What it was: A “network entertainment center,” based on the promising but ill-fated BeOS platform, with a keyboard, mouse, portrait-shaped display, dial-up connection, and built-in applications. Oh, and a name that reminded me of Cruella de Vil.
Announced: January 2001. After several delays, it shipped on June 14, 2001.
What they said when it was new: “Sony’s e Villa unit eliminates the common hassles of connecting to the Internet, like having to boot up and dial in just to see if there’s new email, or trying to manage multi-media plug-ins.”—Mark Viken, president of Sony Electronics’ Personal Network Solutions Company
Died: August 30th, 2001.
What they said when they killed it: The product did not meet our expectations…It did not operate as planned.”

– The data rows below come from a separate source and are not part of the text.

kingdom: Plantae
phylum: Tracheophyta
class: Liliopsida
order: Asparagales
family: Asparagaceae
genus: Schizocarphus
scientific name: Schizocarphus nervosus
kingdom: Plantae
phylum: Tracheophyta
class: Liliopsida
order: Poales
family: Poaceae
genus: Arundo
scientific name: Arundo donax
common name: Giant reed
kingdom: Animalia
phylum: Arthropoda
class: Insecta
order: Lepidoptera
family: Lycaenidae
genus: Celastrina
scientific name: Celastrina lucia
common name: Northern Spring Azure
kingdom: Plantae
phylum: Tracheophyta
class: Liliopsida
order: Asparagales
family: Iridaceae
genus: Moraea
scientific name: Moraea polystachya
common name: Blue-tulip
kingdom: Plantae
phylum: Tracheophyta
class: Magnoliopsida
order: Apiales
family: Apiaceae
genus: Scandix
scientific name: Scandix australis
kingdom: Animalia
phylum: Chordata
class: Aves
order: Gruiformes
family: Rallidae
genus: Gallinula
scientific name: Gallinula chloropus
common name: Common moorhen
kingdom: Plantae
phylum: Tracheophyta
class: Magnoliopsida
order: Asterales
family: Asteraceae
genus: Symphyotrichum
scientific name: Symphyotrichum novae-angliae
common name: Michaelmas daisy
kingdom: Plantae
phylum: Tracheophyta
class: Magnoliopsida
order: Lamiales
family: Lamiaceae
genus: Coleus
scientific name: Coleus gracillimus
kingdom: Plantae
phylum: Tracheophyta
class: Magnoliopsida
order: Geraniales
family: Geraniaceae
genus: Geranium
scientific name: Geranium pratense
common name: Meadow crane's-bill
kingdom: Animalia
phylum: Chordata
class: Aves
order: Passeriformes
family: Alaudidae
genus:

Why it really failed: By the time that eVilla and much-hyped competitors such as Audrey (see next item!) actually shipped, it was pretty clear that the consumers of the era didn’t want appliances. They wanted cheap Windows PCs. Sony said that one plausible reason for it losing interest—after eVilla’s release, BeOS was bought by Palm, a division of Audrey maker 3Com—was not a factor.
Was it a tragedy it bit the big one? Doesn’t seem to have been one, although BeOS was a nice piece of software and it would have been cool if it had found success on something.
The aftermath: Sony did the right thing and gave eVilla buyers a refund for the price of the device and its Internet service.